[Exercise description]: In the rows below, give the source lines as a numbered list, starting at the line containing "resource management.\cb1 \" and ending at the line containing "potential grants.\cb1 \". Leave out any blank lines.

#### Extracted records

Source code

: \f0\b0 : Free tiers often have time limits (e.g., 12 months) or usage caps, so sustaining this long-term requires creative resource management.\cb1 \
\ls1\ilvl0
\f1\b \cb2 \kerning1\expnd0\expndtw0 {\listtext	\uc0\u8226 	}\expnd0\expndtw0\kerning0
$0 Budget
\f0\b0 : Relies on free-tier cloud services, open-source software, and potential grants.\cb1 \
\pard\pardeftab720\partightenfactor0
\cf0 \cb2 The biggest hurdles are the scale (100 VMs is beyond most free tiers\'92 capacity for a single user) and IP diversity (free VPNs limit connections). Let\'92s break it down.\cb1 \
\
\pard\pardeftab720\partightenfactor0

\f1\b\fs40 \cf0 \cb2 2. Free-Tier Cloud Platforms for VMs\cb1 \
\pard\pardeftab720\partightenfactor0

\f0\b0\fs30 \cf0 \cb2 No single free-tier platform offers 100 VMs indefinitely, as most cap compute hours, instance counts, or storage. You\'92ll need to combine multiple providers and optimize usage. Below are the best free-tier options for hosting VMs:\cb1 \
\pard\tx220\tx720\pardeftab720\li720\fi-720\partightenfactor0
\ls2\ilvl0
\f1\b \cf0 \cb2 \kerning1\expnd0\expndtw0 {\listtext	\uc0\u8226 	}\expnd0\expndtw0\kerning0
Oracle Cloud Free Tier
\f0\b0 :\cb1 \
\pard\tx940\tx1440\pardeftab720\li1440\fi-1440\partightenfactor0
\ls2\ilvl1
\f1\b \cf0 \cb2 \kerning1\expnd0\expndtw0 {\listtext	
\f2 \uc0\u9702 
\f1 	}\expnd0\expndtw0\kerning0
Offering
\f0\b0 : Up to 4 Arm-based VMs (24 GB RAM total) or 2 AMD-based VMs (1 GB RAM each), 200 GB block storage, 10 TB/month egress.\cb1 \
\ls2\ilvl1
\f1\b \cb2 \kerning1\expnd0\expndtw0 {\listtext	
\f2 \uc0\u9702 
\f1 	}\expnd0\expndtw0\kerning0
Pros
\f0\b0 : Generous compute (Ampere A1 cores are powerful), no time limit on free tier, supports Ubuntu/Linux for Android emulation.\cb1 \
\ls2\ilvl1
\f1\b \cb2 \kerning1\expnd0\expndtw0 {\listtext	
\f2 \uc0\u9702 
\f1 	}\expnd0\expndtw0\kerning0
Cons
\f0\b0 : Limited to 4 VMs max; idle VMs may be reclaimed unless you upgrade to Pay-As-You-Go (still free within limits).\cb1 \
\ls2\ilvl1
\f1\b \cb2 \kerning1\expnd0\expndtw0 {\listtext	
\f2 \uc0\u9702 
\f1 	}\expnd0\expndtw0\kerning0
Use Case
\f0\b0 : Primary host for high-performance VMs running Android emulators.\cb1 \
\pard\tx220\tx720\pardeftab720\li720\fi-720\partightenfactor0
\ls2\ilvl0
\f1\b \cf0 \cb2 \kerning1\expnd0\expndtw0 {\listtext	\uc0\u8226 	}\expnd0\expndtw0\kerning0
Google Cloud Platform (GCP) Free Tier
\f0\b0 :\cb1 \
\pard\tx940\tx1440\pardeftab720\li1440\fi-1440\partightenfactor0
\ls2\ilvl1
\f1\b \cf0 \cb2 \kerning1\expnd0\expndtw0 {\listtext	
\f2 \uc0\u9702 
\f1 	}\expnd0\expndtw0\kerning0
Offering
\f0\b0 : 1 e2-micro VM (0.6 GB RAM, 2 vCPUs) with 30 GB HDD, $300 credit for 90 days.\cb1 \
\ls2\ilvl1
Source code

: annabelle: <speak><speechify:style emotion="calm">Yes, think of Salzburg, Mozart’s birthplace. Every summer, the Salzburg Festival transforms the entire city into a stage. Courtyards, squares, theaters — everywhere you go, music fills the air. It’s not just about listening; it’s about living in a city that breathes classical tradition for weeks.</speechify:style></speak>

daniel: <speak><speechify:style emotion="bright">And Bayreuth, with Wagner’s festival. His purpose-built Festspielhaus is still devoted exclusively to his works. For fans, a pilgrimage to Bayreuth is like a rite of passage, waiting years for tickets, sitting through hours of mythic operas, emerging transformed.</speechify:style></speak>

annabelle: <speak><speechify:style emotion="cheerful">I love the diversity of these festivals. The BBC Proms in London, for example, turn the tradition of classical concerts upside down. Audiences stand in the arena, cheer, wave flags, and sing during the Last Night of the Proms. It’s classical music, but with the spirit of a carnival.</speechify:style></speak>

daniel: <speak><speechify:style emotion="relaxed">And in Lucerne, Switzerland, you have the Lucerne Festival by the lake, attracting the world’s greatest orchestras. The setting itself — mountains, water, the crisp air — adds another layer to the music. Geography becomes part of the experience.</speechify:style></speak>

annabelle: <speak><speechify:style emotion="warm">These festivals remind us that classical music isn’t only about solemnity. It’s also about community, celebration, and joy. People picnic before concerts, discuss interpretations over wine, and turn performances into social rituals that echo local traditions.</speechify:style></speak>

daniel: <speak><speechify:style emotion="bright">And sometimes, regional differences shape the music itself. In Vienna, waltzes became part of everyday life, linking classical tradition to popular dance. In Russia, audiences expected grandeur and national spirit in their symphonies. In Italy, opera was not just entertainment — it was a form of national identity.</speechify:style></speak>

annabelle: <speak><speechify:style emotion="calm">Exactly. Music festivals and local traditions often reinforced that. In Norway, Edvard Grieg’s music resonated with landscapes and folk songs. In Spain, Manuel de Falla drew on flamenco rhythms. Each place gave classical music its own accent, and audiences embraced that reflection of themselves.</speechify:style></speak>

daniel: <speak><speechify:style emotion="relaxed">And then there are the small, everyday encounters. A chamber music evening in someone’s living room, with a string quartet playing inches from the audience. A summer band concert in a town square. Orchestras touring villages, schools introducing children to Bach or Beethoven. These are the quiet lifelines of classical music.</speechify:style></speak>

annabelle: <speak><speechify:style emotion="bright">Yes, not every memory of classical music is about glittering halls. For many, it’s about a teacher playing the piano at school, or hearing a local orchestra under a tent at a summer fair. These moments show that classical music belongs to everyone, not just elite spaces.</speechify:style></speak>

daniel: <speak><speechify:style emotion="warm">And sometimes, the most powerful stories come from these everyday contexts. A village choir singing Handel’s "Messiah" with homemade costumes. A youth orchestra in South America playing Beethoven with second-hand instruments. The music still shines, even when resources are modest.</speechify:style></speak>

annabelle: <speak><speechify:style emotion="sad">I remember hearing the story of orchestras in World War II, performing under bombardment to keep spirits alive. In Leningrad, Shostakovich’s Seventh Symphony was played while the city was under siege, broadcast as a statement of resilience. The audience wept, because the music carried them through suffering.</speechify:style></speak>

########

[Solution for this task]:
1. : \f0\b0 : Free tiers often have time limits (e.g., 12 months) or usage caps, so sustaining this long-term requires creative resource management.\cb1 \
2. \ls1\ilvl0
3. \f1\b \cb2 \kerning1\expnd0\expndtw0 {\listtext	\uc0\u8226 	}\expnd0\expndtw0\kerning0
4. $0 Budget
5. \f0\b0 : Relies on free-tier cloud services, open-source software, and potential grants.\cb1 \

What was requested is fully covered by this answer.